Well, those were rules for writing decimals; not for reading decimals. For reading decimals we can read $0.99999.......$ as $\sum_{k=1}^\infty \frac 9{10^k} = \lim\limits_{n\to \infty}\sum_{k=1}^n \frac 9{10^k}=\lim\limits_{n\to \infty} (1-\frac 1{10^{n+1}}) = 1-\lim\limits_{n\to \infty}\frac 1{10^{n+1}} = 1$.
So why can't there be another decimal that can be read to be $\frac 13$?
Well,
Claim: The only values of decimals that have two readings: $a_0.a_1a_2a_3......$ and $b_0.b_1b_2b_3......$ are where there is some point $k$ where $a_i = b_i$ for all $i < k$. $b_k = a_k -1$ and $a_j = 0; b_j = 9$ for all $j > k$.
In other words.
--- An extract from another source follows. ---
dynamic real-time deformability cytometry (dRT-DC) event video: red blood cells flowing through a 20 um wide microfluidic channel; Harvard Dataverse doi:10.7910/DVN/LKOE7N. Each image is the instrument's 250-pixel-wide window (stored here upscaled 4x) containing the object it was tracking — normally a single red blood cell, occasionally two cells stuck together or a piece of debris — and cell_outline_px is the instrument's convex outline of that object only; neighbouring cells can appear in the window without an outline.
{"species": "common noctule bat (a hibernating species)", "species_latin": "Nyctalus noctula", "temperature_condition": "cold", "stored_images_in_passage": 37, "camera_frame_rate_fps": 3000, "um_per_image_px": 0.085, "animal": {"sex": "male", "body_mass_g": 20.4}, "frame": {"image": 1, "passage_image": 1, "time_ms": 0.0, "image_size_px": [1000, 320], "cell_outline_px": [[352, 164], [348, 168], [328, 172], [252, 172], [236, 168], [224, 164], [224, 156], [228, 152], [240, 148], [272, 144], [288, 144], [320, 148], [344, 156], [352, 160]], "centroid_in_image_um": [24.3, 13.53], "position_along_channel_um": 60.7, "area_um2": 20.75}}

Terminating decimals that end with an infinite number of zeros can be written as a decimal that ends with an infinite number of nines.
Pf: Let $k$ be the first term where $a_k \ne b_k$. Without loss of generality lets assume $b_k < a_k$. $0.0000......00b_{k+1}b_{k+2}..... \le 0.00000......0099999.... = \frac 1{10^k}$. And $0.00.....00a_{k+1}a_{k+2} ....... \ge 0$. Now $a_0.a_1.....a_{k-1} = b_0.b_1.....b_{k-1}$.
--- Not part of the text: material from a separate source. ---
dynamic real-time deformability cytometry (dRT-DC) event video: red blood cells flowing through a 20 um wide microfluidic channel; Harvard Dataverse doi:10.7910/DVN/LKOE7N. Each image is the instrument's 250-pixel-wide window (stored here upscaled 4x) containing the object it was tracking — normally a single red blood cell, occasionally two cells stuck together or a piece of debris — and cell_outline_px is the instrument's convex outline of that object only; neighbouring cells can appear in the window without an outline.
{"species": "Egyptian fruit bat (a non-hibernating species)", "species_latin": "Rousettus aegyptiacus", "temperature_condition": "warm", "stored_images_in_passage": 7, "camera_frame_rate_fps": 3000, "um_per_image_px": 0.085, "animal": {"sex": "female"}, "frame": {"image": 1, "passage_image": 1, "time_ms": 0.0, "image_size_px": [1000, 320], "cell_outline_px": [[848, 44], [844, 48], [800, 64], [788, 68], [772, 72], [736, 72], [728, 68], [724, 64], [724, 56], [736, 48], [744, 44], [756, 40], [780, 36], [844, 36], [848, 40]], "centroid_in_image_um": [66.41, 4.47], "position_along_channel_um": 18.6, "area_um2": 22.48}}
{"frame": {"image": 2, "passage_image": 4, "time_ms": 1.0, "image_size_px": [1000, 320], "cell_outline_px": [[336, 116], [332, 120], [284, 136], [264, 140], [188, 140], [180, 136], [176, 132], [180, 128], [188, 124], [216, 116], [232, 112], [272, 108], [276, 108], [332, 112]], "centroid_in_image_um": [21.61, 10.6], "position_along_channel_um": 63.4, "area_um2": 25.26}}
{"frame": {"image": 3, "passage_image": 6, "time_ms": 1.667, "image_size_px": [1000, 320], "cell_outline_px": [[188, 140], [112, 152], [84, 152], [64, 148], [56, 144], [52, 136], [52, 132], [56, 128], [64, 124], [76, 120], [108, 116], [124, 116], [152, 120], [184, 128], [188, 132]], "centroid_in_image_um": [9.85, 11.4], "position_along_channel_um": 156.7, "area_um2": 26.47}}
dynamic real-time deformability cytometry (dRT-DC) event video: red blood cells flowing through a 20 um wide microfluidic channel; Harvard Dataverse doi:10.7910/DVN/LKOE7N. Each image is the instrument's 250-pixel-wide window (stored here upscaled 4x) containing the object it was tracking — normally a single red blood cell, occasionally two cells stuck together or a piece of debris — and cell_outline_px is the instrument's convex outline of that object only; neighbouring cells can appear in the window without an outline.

So $a_0.a_1.....a_{k-1} + a_k*10^{-k} + 0.00.....00a_{k+1}a_{k+2} ....... = b_0.b_1.....b_{k-1} + b_k^{-k} + 0.0000......00b_{k+1}b_{k+2}..... $ so
$a_k - b_k =10^k( 0.0000......00b_{k+1}b_{k+2}..... - 0.00.....00a_{k+1}a_{k+2} .......) \le 1$.
But $a_k> b_k$ and $a_k$ and $b_k$ are integers so that $a_k - b_k \ge 1$. So $a_k - b_k = 1$ and $0.00.....00a_{k+1}a_{k+2} ....... = 0$ and $0.0000......00b_{k+1}b_{k+2}..... = 1$.
But if any $a_j >0$ for $j > k$ then $0.00.....00a_{k+1}a_{k+2} .......> 0$. so thats not possible. And if any $b_j < 9$ for $j > k$ then $0.0000......00b_{k+1}b_{k+2}..... \le 0.00000......0099999....- (9-b_j)10^{-j} = \frac 1{10^k}-(9-b_j)10^{-j} < \frac 1{10^k}$ which means $a_k - b_k =10^k( 0.0000......00b_{k+1}b_{k+2}..... - 0.00.....00a_{k+1}a_{k+2} .......) < 1$ which is impossible.
So $b_k = a_k -1$ and $a_j = 0$ for all $j > k$ and $b_j = 9$ for all $j >k$.
......
That's that. Terminating decimals are the only decimals with two representations. And $\frac 13$ is not one of them.